Another relevant and striking consequence of the specific orbital order induced locally by the d3 dopant is that the orbital pattern around the impurity is uniquely compatible with an elongated octahedral configuration (see Fig. 2). Hence, the impurity–host exchange yields an effective crystal field potential that is akin to that obtained when the lattice favors longer out-of-plane transition metal–oxygen bonds than the in-plane ones. On this basis, there are two possible emergent physical scenarios that can occur: (i) If the lattice potentially stabilizes an octahedral configuration that is flat, then, the host–impurity exchange tends to compete with it and, depending on their relative strength, can even end up reversing the sign of the crystal field interaction. This is the case we demonstrate in this paper. Such occurrence clearly implies that the optimal local deformation exhibits an effective enhanced volume of the unit cell due to the bond expansion of the octahedra along the c axis that, in turn, can play a relevant role in setting non-standard negative thermal expansion effects once orbital order is achieved at low temperature. (ii) On the contrary, for a host configuration with elongated octahedra, the effective host–impurity exchange can enhance the distortions around the impurity thus increasing the stiffness of the lattice. In the present paper, the analysis has been motivated by the study of d3 dopants in d4 Mott-insulating host with flat octahedra and antiferromagnetic order as it occurs in Mn-doped Ca2RuO4 compound [32]. Hence, we speculate that the outcome of the induced elongated octahedra by Coulomb-driven orbital exchange may be relevant for the anomalous volume expansion occurring below the onset temperatures of magnetic and orbital order [32].

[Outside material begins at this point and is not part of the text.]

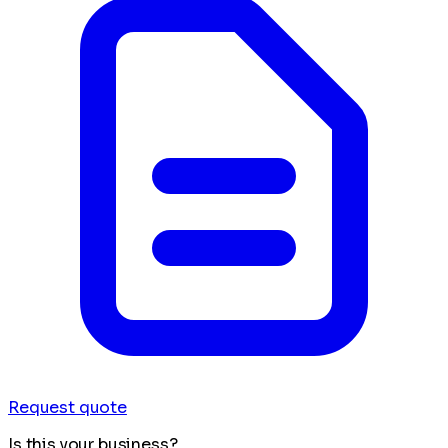
Request quote
Is this your business?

It is interesting to point out that similar competing effects between electron correlations and lattice distortions do not occur in transition metal oxides with eg orbital degrees of freedom, whereas the Jahn–Teller distortions are typically cooperating with the orbital exchange of electronic origin [6, 45, 48, 49]. The local lattice distortions associated with the variation of the orbital order at the metal-insulator transition have been detected by EXAFS and XANES in manganites [50] and recently in PbTiO3-based perovskites systems [51]. Therefore, we expect that further experiments will provide interesting information in this field.

We also underline that the temperature dependence of the Coulomb-driven effective crystal field (Fig. 5) allows one to have an anomalous thermal behavior when considering the thermal expansion effects. Indeed, since the obtained results show that the amplitude of the effective exchange-driven crystal field potential is reduced by the increase of the temperature, then, one can achieve a regime of anomalous volume expansion only in a given window of temperature. This is, for instance, the case of Cr-doped Ca2RuO4 [33] where the negative thermal effects manifest predominantly in a range of temperature below the magnetic transition.

Finally, we point out that the proposed reconstruction of the orbital order around the dopant can be accessed by experimental probes based on X-ray spectroscopy which is element sensitive and has been successfully demonstrated to unveil the character of the ordered ground state and the corresponding spin–orbital excitations in such transition metal oxides [52, 53].